# More Div.Alg.

1. Jul 22, 2012

### MAGICMATHS

I am trying to solve how an integer is simultaneously that is simultaneously a square and a cube number must be either of the form 7k or 7k+1 and im failing when i work (7k+2)^2, even (7k+3)^2.............Can i interpret 7k+1 as 7k+(-1), i think i cant but then i fail in many steps!! Also i know that any square number can be expressed as 3k or 3k+1...IS THERE SOMETHING SIMILAR FOR THE CUBIC PLEASE?

2. Jul 22, 2012

### Curious3141

The easiest way is using Fermat's Little Theorem.

Let a be any integer. If a is both a square and a cube, it is a sixth power.
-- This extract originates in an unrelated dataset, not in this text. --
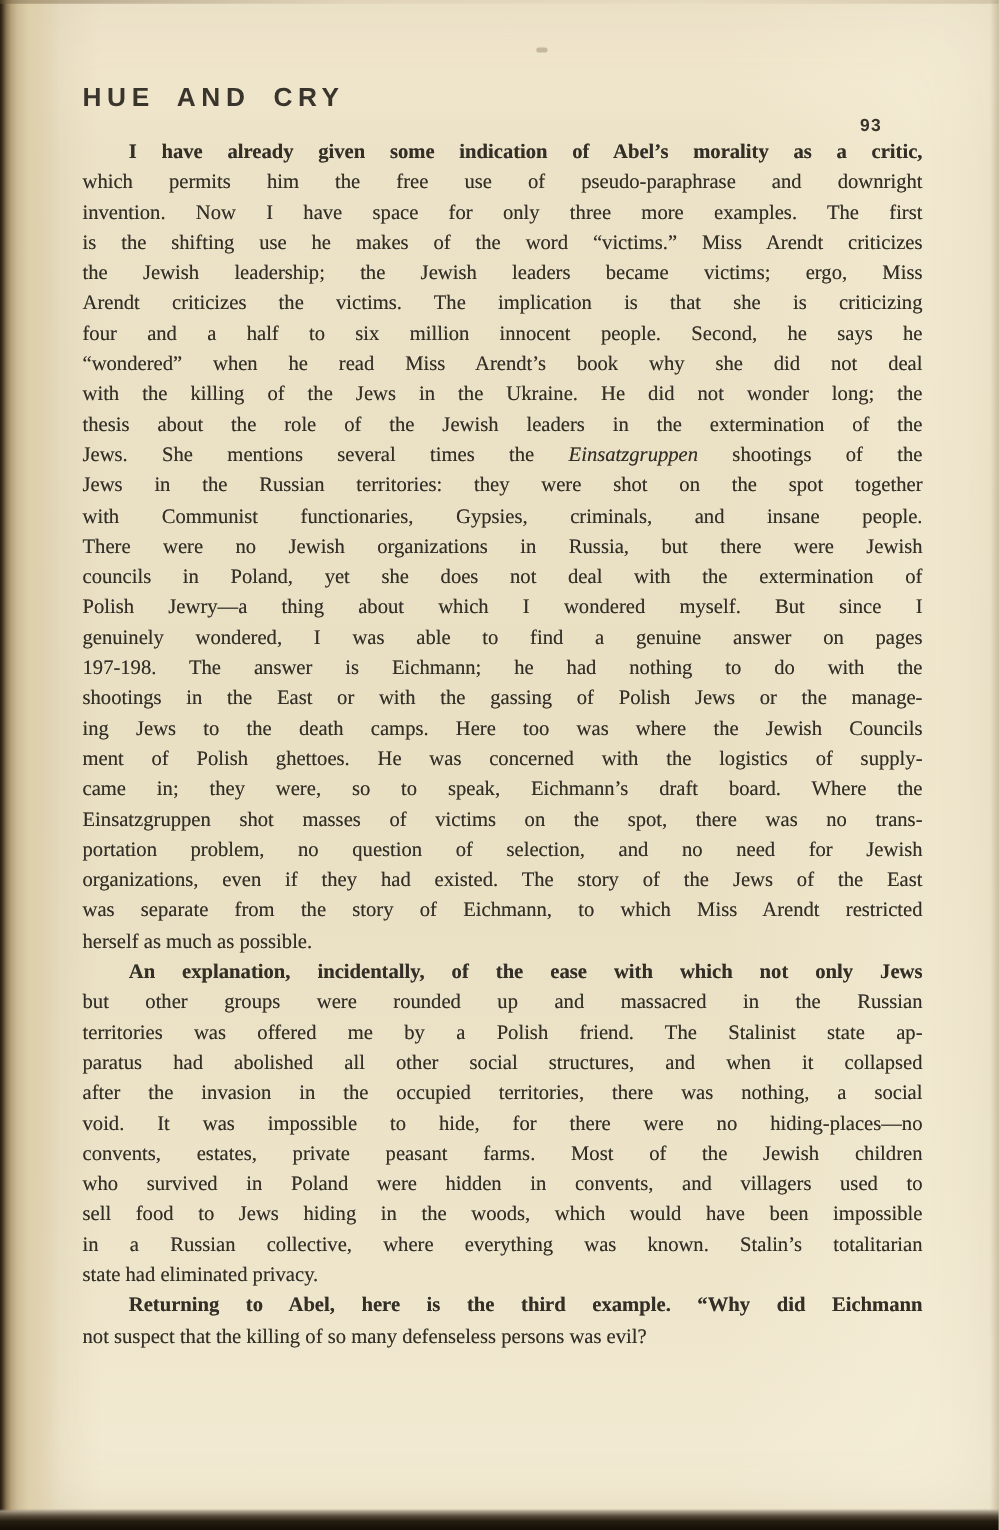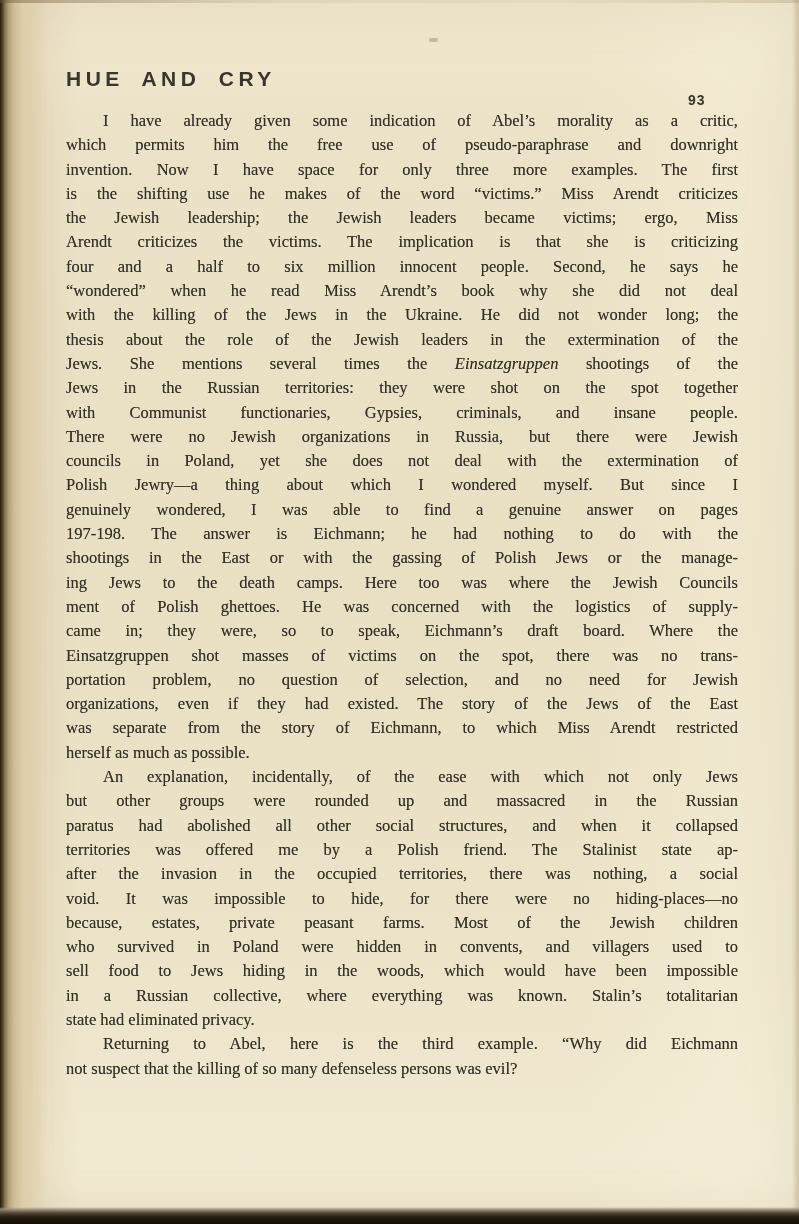"I have already given some" .line.first { font-weight: none -> bold }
By Fermat's Little Theorem,

$$a^7 \equiv a \pmod 7$$

Two cases:

Case 1: $7 \nmid a$

Hence, $a^6 \equiv 1 \pmod 7 \Rightarrow a^6 = 7k + 1, k \in \mathbb{Z}$.

Case 2: $7 | a$

Hence, $a^6 \equiv 0 \pmod 7 \Rightarrow a^6 = 7k, k \in \mathbb{Z}$.

So $a^6$ is either of the form $7k$ or $7k + 1$ (QED).
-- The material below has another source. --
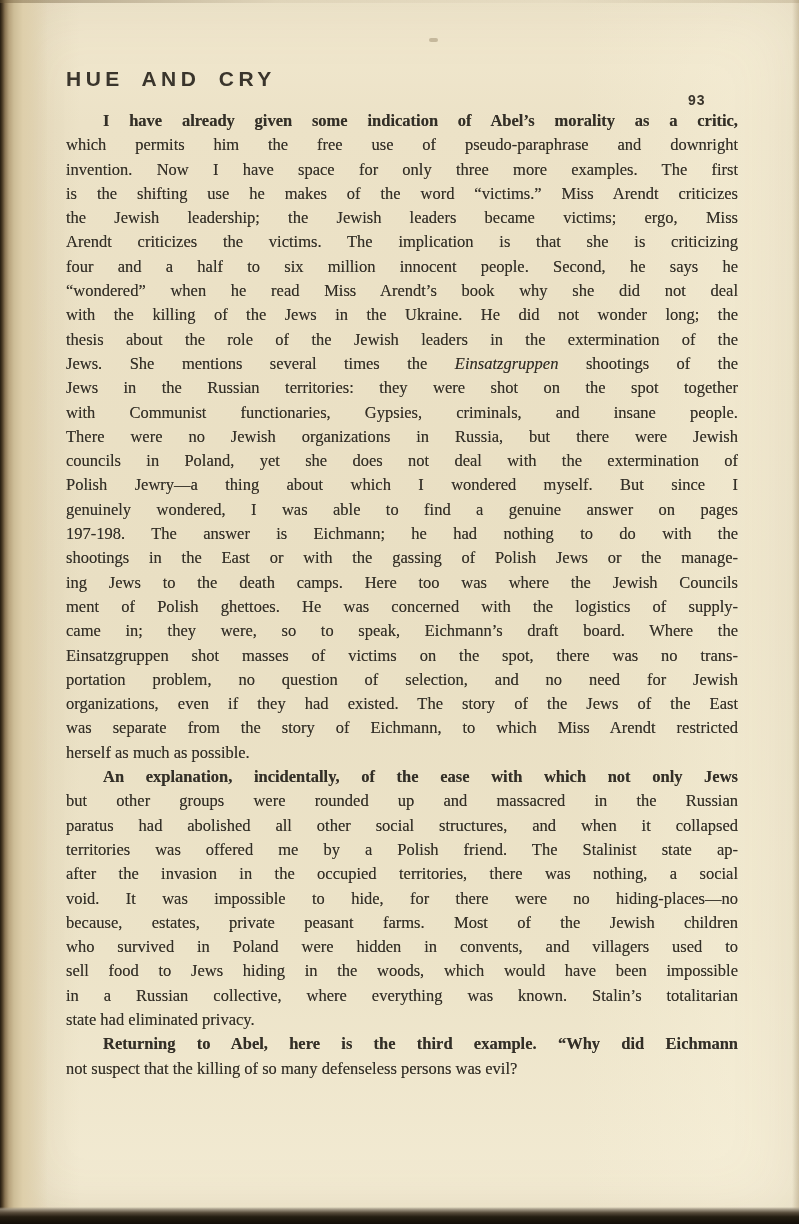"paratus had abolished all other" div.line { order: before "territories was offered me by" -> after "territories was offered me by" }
You can construct something exactly like this for the squares modulo 3, and indeed generalise it for any (p-1)th power modulo a prime p.

Do you think the analogous statement for cubes would be true, given that 4 is composite?

Last edited: Jul 22, 2012
3. Jul 22, 2012

### MAGICMATHS

I dont know Fermat`s little Theory, i just started number theory to be honest ..is there a possibility using div alg pls?

4. Jul 22, 2012

### Curious3141

Well, you could use the longer method presented here: http://www.mathyards.com/vb/showthread.php?691-Division-Algorithm-help [Broken]!

Last edited by a moderator: May 6, 2017
5. Jul 22, 2012

### Curious3141

MagicMaths, if this is homework or coursework, could you please post it in the appropriate homework forum (precalculus mathematics) in future, please?